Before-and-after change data
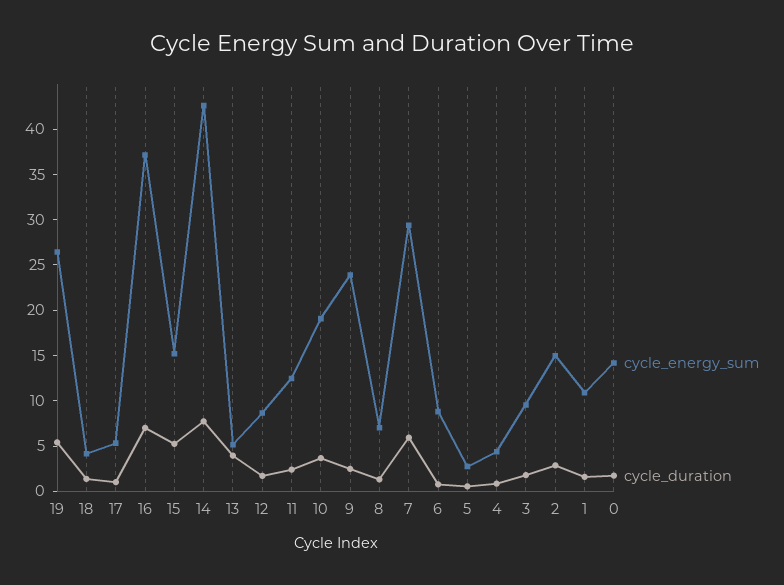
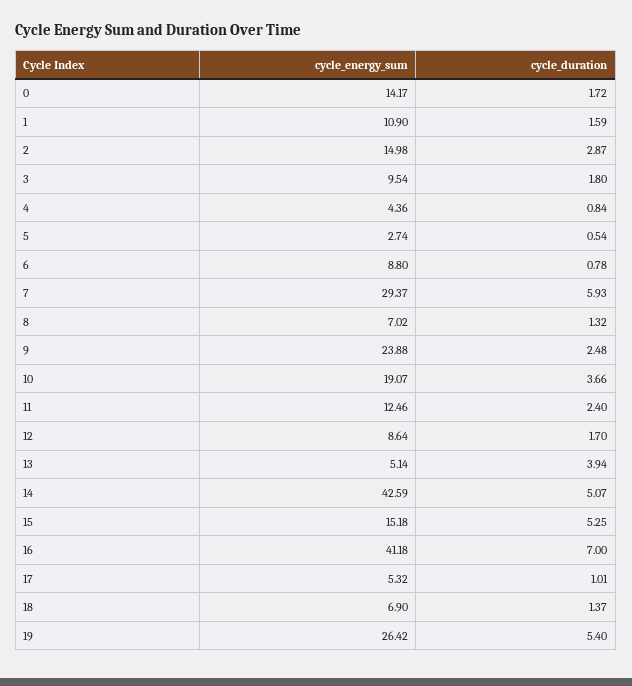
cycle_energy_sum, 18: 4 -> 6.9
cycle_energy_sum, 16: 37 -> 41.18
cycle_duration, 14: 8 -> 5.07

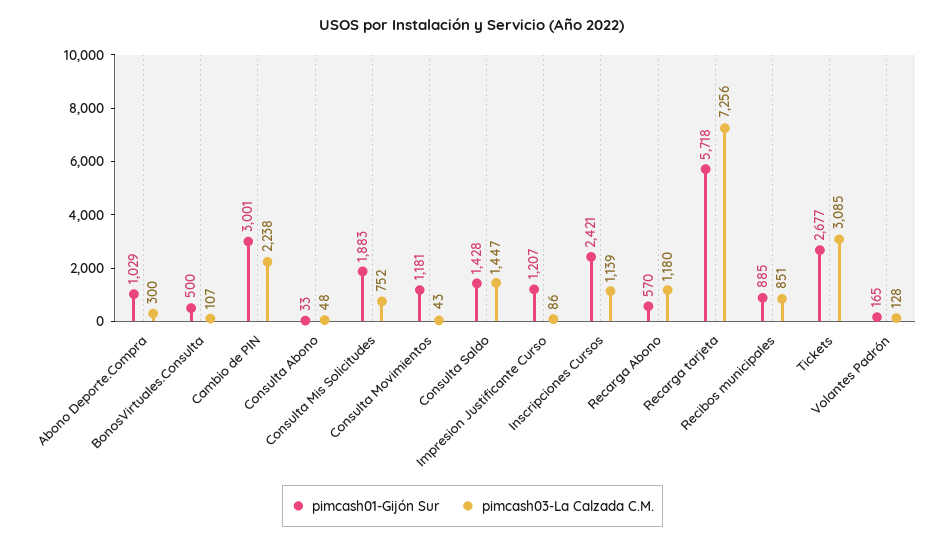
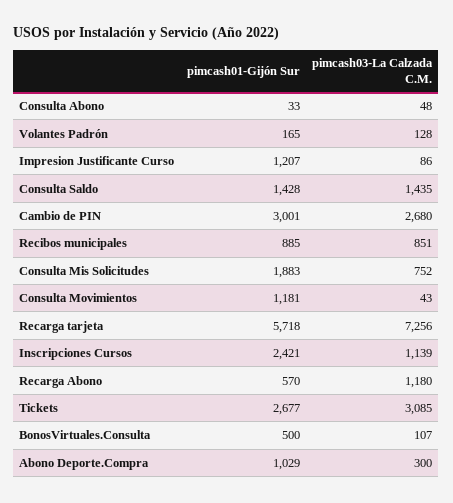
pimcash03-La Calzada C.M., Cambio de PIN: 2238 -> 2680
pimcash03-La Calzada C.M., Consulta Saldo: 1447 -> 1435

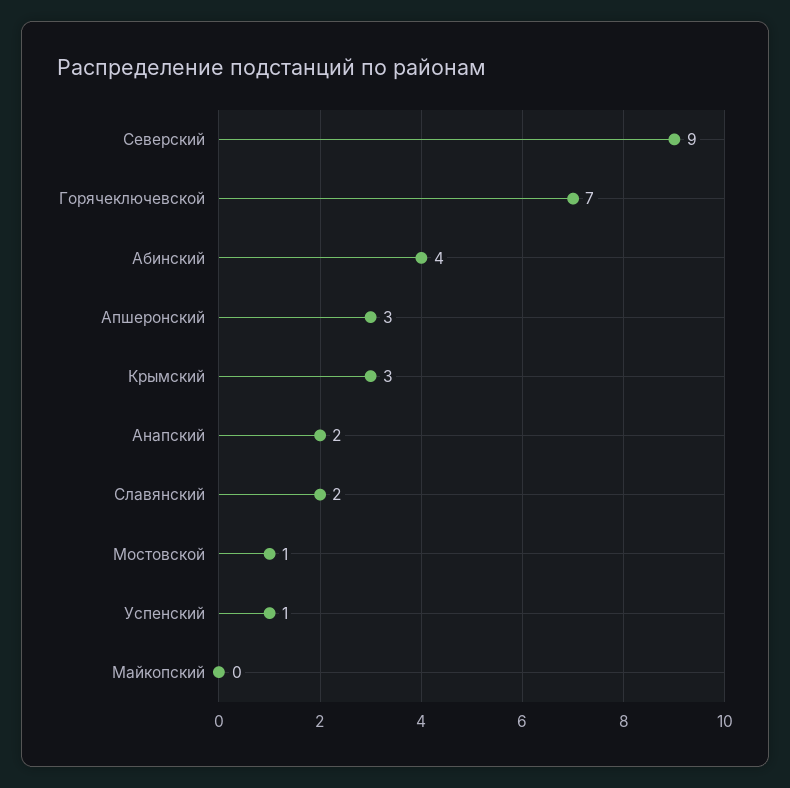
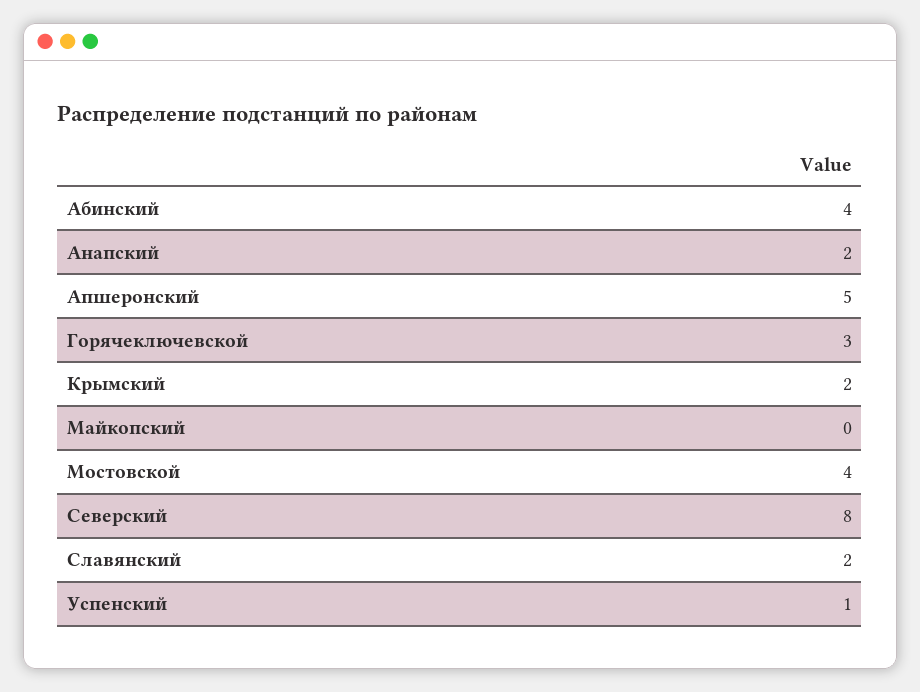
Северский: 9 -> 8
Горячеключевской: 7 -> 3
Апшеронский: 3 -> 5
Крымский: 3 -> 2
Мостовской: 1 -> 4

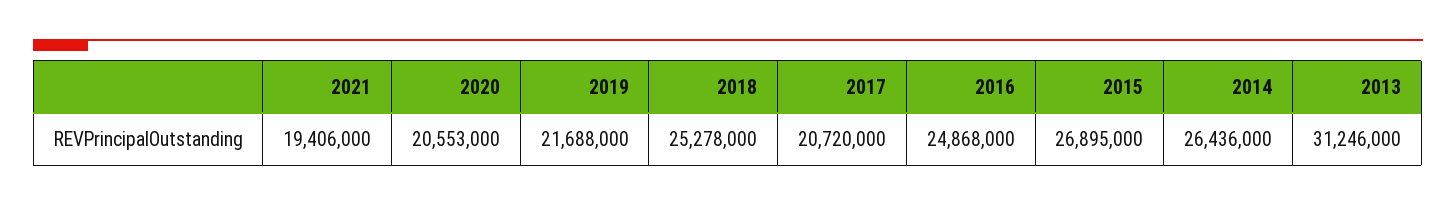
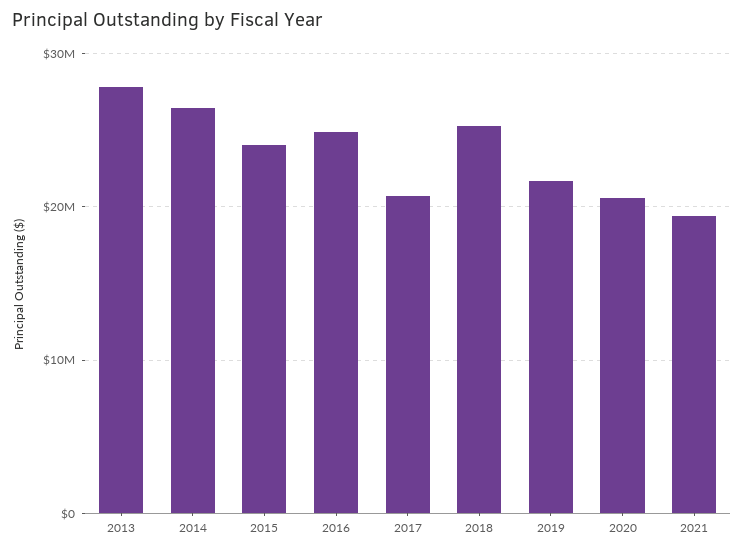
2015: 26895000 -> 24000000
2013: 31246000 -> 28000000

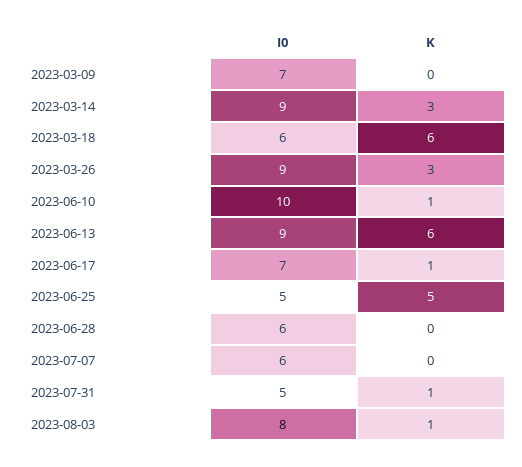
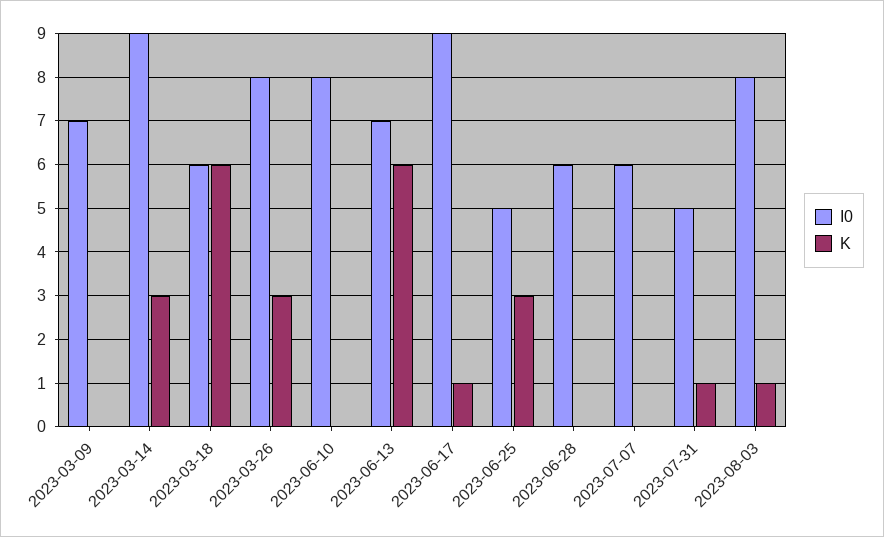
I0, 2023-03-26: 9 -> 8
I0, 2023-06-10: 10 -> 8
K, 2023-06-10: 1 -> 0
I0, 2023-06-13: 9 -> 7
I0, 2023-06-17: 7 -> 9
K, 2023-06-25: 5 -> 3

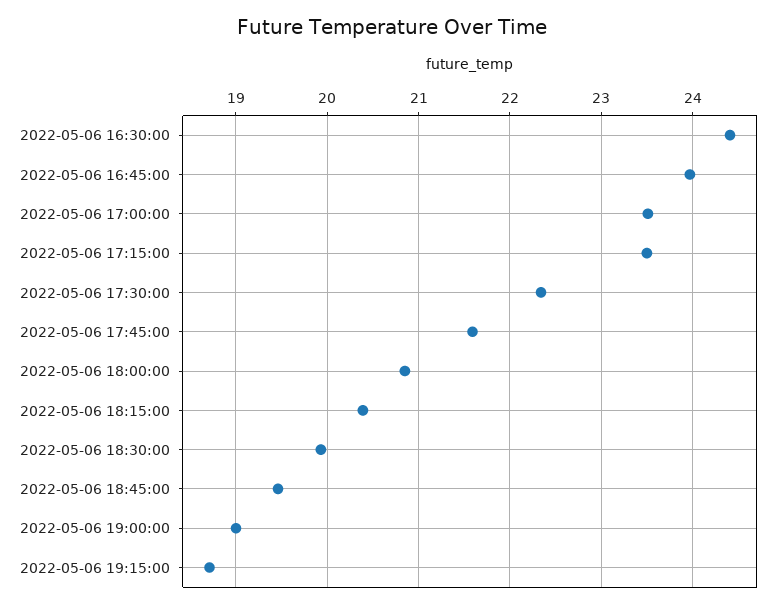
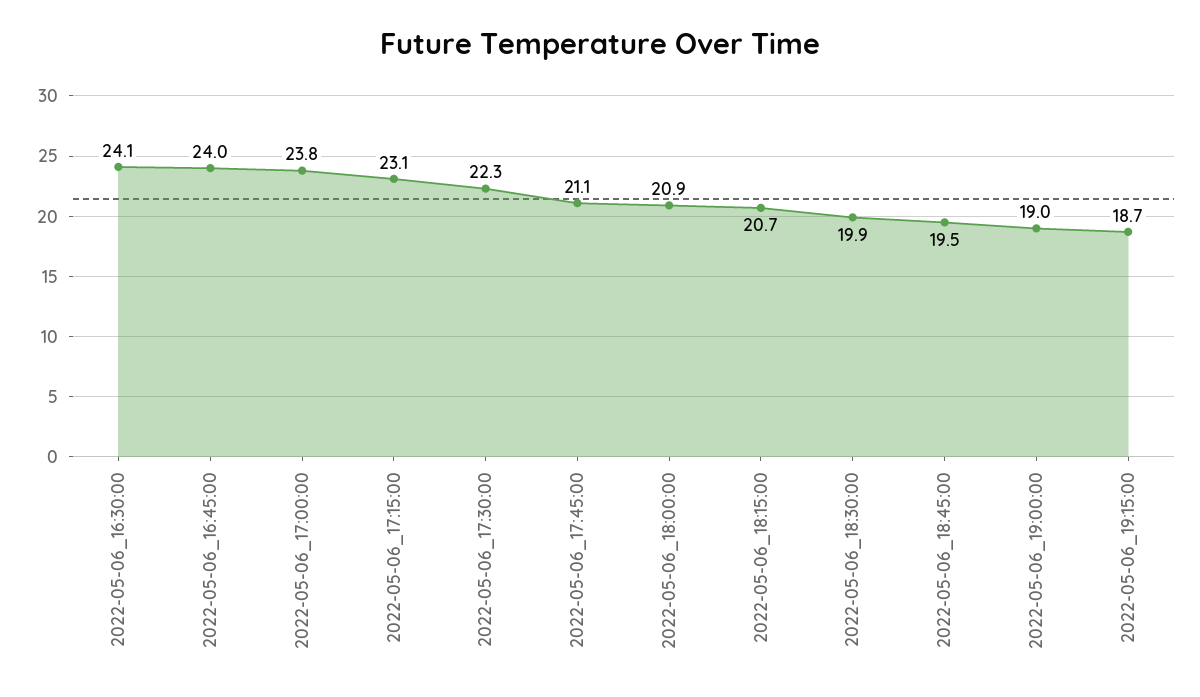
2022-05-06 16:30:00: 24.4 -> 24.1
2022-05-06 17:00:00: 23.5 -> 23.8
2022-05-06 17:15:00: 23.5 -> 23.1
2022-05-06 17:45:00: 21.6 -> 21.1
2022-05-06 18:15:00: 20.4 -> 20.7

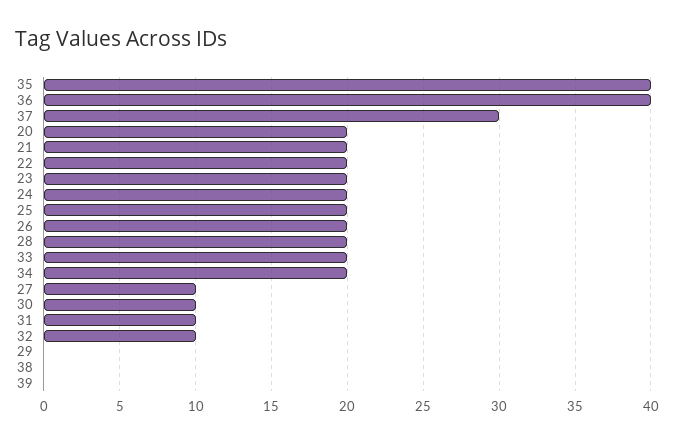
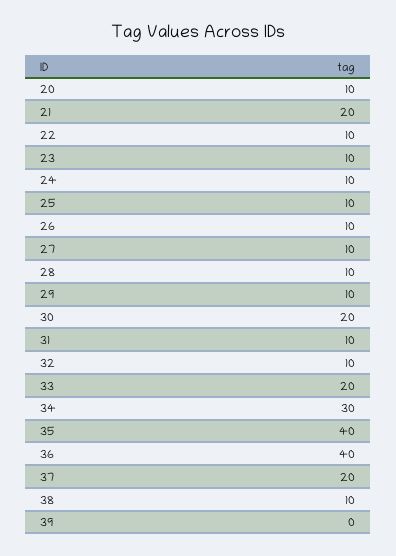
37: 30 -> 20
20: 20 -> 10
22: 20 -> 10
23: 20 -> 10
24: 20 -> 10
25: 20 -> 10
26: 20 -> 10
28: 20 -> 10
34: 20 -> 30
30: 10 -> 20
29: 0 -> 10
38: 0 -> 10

Exercise directions: Print the data above verbatim from the first line through the line holding "2013: 31246000 -> 28000000", leaving every picture out.

Response box:
cycle_energy_sum, 18: 4 -> 6.9
cycle_energy_sum, 16: 37 -> 41.18
cycle_duration, 14: 8 -> 5.07

pimcash03-La Calzada C.M., Cambio de PIN: 2238 -> 2680
pimcash03-La Calzada C.M., Consulta Saldo: 1447 -> 1435

Северский: 9 -> 8
Горячеключевской: 7 -> 3
Апшеронский: 3 -> 5
Крымский: 3 -> 2
Мостовской: 1 -> 4

2015: 26895000 -> 24000000
2013: 31246000 -> 28000000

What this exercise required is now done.